In 1987, the NSF began its Calculus Initiative (eventually spending $40,000,000 on this project over approximately the next ten years)
What calculus reform means varies greatly from one institution to another. Reform is manifested by changes in one or more of the following:
use of technology;
cooperative learning;
group projects;
writing; and
real world problems.
Evaluating Calculus Reform Efforts at Duke University
The evaluation had two phases:
During the first years of the project, the emphasis was on formative evaluation (the cook tastes the soup, quoting Robert Stake) focussing on student and faculty reactions to the course and other problems of implementation.

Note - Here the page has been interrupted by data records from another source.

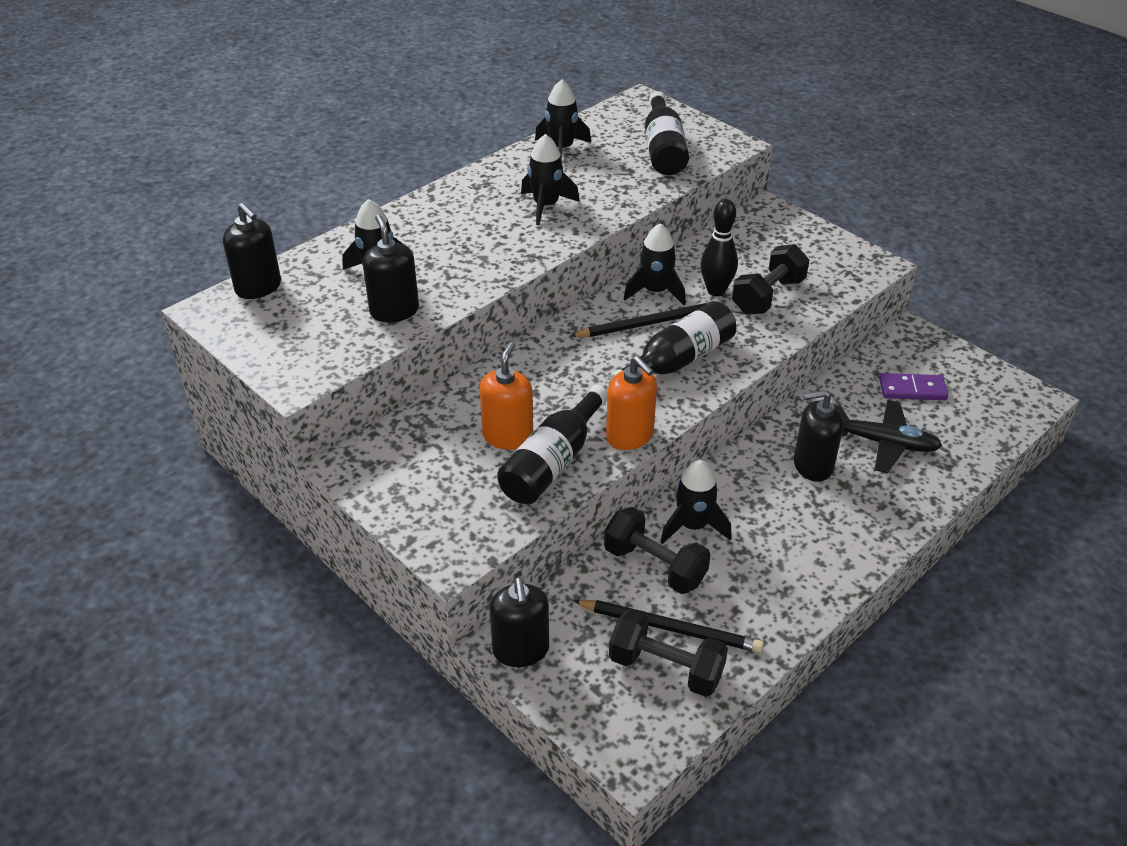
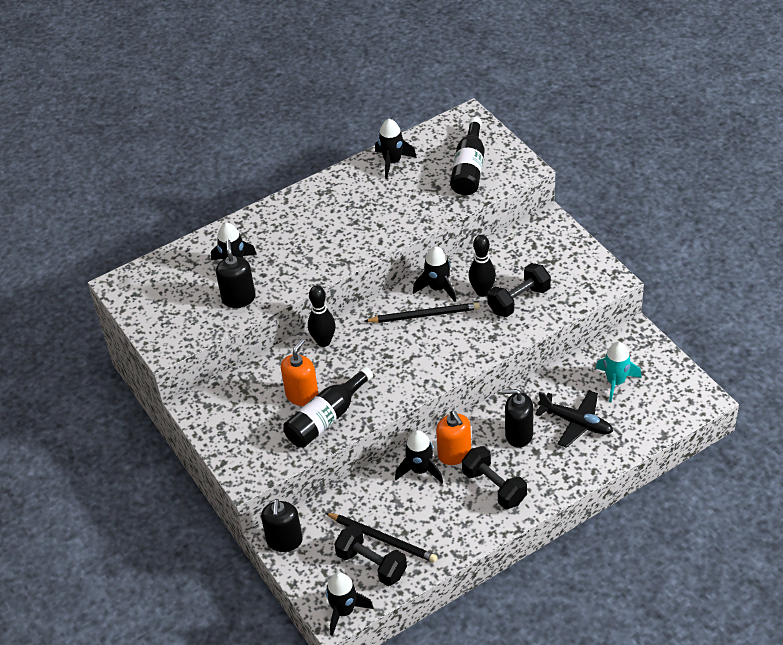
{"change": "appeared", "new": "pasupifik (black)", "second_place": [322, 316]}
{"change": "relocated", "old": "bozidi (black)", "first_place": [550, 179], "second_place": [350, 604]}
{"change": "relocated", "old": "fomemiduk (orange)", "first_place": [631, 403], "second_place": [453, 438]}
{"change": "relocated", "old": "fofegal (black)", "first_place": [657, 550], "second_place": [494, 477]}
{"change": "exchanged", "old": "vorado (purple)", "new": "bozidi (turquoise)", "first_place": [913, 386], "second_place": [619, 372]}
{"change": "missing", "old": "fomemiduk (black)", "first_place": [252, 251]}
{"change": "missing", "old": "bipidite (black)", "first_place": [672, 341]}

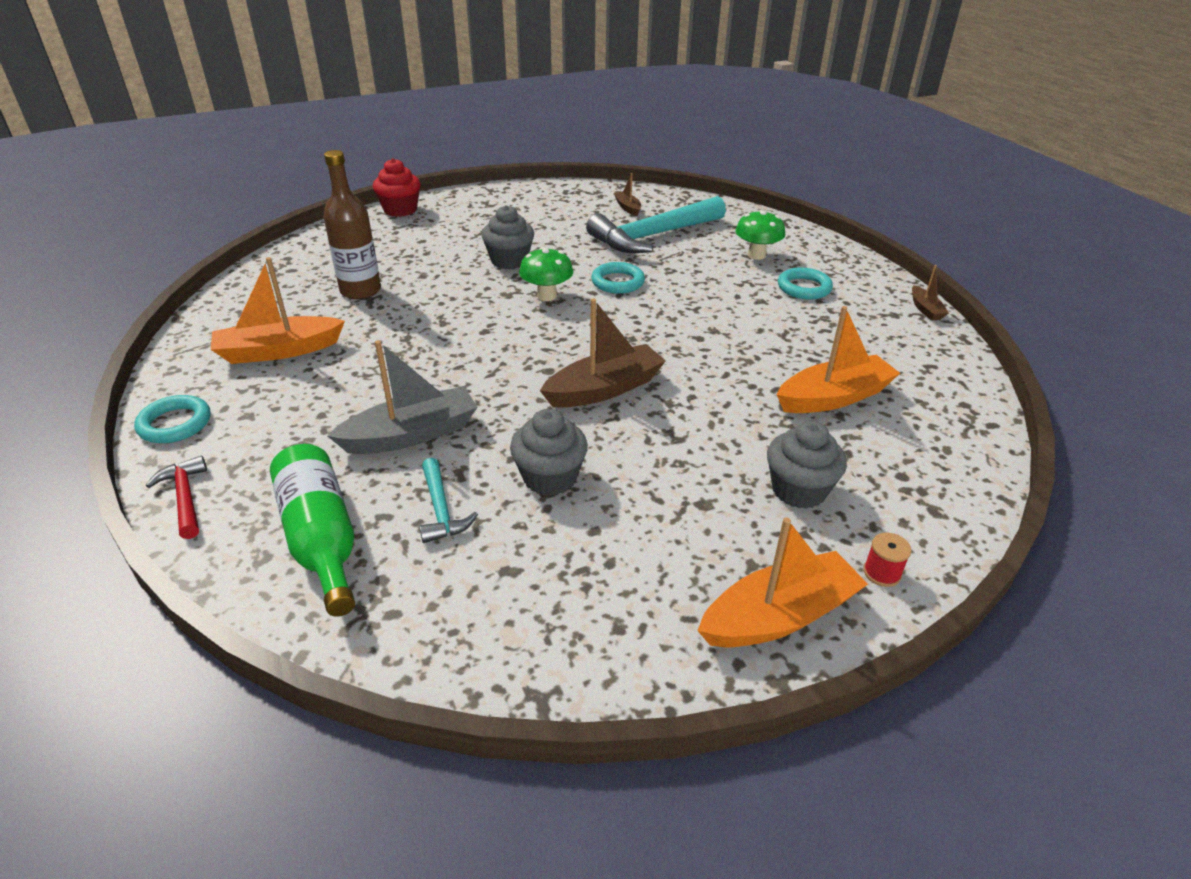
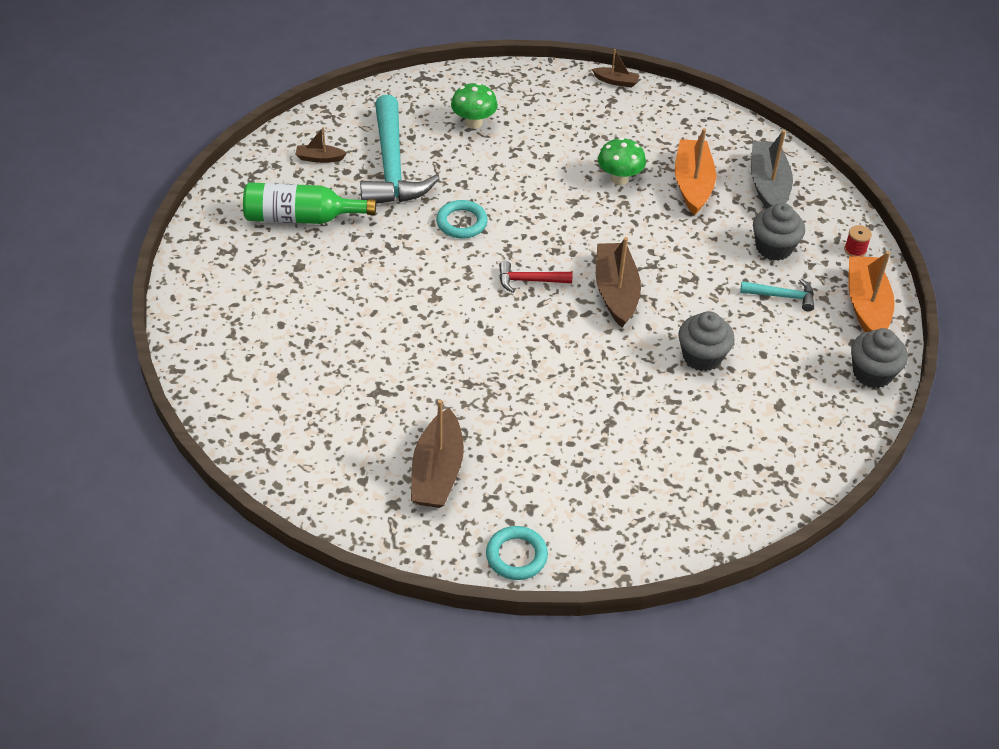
{"change": "relocated", "old": "bipidite (green)", "first_place": [312, 530], "second_place": [309, 203]}
{"change": "colour", "old": "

During the later years, the emphasis changed to summative evaluation (the guests taste the soup) comparing outcomes of traditionally and experimentally taught students on a set of outcomes. The outcome based phase had three main components:
(1) a problem solving test given to both Project CALC (PC) and traditional students (TR) while they were enrolled Calculus II;
(2) a “retention" study of sophomores and juniors, both PC and TR; this comparison used tests of writing, attitudes, skills, conceptual understanding and problem solving ; and
(3) a follow-up study, conducted during the last year of the project, focussed on the question, “Do PC students do better in and/or take more courses that require calculus?"
Other features of the evaluation of the evaluation of Project CALC:
the "accounting model" of evaluation - insiders vs outsiders
(almost) random assignment
both qualitative and quantitative
What worked and what didn't in this study?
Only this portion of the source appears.